On a lesser actress Cathy could be heartless, overly sentimental or cliche but in Linney's masterful hands she is selfish, weird, funny and poignant.
The Big C is following Weeds, now in its sixth season with a new direction and new life. For five seasons viewers have watched the ever-escalating shenanigans of an outwardly affluent suburban mom (Mary-Louise Parker) who turns to dealing pot after the death of her husband — arson, Mexican cartels, a tunnel across the border to Tijuana and a couple more husbands. But now the show is dumping all the baggage and starting over — literally.
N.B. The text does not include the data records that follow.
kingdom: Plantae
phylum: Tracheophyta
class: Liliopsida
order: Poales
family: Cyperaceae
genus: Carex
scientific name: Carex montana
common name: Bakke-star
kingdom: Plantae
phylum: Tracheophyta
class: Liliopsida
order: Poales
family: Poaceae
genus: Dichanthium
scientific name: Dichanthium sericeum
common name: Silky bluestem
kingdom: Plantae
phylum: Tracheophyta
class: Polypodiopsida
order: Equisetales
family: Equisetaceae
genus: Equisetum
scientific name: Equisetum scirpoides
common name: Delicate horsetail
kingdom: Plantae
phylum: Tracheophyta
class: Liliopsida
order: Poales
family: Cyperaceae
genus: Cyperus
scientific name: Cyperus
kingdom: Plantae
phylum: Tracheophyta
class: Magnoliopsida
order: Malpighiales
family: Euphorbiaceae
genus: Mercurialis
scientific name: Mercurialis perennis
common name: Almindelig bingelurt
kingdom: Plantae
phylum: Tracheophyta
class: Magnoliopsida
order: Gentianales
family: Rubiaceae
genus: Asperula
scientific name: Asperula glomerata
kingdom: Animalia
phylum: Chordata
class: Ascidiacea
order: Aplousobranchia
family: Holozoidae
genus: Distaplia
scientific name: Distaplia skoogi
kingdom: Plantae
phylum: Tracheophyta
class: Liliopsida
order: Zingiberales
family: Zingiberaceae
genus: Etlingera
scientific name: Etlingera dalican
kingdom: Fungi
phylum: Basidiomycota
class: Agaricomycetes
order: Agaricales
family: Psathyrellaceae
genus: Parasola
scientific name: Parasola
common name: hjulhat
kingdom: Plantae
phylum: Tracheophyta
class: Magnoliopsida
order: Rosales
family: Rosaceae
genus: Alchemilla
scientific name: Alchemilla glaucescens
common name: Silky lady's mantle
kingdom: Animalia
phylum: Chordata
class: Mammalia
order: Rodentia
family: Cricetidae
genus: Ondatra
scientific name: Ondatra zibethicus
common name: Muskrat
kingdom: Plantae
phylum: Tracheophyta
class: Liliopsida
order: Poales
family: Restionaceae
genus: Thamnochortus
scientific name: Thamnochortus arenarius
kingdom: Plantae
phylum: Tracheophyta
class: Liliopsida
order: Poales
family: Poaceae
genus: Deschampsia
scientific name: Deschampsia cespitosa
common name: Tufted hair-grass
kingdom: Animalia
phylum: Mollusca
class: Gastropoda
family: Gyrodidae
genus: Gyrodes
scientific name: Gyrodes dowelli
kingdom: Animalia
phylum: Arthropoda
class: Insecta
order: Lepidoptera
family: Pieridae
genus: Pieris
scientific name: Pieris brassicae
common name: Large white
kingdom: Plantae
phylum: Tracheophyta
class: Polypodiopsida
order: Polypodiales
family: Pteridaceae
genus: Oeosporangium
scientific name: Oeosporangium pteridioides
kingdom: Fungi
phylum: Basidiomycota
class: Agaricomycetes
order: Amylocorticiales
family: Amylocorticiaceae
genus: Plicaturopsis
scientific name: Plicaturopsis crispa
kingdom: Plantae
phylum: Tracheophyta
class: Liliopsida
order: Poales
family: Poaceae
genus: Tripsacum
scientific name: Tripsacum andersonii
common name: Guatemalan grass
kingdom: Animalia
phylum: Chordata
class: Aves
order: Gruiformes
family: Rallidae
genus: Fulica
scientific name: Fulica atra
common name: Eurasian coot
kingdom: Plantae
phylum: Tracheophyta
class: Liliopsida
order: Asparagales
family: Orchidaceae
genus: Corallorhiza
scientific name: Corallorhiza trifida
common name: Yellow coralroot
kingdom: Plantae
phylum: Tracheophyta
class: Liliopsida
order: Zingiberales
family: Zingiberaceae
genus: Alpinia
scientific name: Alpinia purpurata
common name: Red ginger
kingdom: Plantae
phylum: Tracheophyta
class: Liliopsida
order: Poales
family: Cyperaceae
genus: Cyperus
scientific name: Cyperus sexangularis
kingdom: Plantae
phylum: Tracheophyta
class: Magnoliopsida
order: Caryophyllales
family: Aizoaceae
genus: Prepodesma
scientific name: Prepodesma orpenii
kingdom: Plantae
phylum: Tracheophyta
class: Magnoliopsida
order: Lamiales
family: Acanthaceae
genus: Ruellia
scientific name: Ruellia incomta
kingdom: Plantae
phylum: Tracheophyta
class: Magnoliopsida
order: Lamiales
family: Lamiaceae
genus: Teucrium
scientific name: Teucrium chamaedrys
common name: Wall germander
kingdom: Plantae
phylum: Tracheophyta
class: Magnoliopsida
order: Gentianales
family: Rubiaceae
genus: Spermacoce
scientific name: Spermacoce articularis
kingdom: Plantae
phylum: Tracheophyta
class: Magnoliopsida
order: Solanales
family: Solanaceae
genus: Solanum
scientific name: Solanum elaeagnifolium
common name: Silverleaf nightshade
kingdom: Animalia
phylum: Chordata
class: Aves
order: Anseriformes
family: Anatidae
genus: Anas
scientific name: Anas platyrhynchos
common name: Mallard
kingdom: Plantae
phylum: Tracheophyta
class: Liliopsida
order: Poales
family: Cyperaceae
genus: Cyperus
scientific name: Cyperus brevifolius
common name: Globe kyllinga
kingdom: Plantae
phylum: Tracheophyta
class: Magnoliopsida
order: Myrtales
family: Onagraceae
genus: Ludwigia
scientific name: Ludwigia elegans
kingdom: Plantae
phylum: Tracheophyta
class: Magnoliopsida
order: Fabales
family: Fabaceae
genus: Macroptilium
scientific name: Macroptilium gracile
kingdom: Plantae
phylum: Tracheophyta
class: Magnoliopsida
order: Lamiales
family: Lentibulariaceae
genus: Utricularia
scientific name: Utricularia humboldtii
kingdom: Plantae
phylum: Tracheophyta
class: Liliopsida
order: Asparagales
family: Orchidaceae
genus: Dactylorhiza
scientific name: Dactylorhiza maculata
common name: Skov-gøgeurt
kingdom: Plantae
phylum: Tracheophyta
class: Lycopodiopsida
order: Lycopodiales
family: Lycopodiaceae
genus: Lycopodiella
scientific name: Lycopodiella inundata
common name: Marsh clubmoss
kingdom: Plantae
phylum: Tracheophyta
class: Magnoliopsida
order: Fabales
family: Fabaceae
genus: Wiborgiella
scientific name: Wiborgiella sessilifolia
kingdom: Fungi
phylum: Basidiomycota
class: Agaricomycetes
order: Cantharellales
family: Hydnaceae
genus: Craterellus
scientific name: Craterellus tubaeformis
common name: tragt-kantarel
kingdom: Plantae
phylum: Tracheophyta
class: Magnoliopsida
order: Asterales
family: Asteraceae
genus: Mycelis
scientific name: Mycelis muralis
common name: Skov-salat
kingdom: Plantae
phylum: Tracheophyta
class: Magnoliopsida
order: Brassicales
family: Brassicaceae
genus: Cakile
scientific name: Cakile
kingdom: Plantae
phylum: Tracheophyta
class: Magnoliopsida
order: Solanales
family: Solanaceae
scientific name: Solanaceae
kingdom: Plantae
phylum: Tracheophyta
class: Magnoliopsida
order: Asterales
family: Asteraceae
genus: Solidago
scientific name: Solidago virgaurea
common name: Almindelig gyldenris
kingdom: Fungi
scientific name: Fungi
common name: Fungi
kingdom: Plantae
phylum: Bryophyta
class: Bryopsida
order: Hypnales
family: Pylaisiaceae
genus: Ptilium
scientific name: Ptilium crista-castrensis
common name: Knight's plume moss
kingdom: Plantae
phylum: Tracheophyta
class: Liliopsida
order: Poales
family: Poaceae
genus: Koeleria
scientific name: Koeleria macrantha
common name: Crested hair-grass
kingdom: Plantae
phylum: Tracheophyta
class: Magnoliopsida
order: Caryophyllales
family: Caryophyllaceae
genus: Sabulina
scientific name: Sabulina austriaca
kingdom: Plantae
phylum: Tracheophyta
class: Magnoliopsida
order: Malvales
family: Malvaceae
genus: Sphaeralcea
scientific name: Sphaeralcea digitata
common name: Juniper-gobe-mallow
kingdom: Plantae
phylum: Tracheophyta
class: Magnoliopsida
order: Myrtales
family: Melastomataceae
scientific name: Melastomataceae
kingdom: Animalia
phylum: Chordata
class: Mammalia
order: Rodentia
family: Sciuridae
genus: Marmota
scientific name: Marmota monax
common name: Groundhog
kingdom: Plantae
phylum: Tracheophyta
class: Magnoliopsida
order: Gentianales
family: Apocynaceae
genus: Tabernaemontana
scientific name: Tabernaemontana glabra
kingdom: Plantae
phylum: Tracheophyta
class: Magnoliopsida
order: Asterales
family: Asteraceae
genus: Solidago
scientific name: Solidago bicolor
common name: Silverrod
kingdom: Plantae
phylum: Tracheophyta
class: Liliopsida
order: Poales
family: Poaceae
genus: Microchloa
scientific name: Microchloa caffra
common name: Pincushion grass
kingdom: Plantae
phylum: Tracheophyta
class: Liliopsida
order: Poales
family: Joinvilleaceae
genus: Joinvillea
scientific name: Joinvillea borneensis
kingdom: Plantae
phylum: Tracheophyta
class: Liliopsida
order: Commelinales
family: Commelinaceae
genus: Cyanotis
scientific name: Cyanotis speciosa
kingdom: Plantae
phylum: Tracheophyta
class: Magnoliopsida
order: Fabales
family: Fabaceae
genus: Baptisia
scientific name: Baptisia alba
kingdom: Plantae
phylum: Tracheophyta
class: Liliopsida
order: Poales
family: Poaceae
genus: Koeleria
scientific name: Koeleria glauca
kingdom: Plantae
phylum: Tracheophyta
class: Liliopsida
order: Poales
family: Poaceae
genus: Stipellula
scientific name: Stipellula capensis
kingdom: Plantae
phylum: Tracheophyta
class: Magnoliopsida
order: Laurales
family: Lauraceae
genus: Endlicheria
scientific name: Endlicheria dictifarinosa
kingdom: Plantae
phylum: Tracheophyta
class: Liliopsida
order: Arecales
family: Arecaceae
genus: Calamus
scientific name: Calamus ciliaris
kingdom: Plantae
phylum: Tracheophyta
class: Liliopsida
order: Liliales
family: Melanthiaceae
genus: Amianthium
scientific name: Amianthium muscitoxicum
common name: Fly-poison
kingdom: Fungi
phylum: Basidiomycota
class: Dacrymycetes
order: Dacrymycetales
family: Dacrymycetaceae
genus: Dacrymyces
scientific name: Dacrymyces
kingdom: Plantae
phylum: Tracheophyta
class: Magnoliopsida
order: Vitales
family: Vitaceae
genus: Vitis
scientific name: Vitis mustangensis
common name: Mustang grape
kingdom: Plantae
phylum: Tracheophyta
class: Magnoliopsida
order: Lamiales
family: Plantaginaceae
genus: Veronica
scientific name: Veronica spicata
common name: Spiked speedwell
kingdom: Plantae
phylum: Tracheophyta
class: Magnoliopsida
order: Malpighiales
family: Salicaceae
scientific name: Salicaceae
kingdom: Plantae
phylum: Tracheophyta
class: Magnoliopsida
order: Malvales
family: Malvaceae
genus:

What Weeds excels at is comedy so ridiculous it nears slapstick, and that's much easier as the stakes have been ratcheted down a notch. Like a Seinfeld of the new millennium, the characters are hilarious, outlandish and lack any sort of moral fiber — all the better to watch themselves get in and out of trouble.
After youngest son Shane murdered an enemy on video in the season finale, the Botwin family is heading north to Canada, dumping the Mexican connections and the long-past-useful neighbor Celia. "Where the Botwins failed, the Newmans will succeed!" says Nancy, envisioning a straight-laced life as hotel employees. Riiiight.
Cathy and Nancy might not be role models by any stretch, but I'll take them over Carrie Bradshaw any day. Long live the bitches!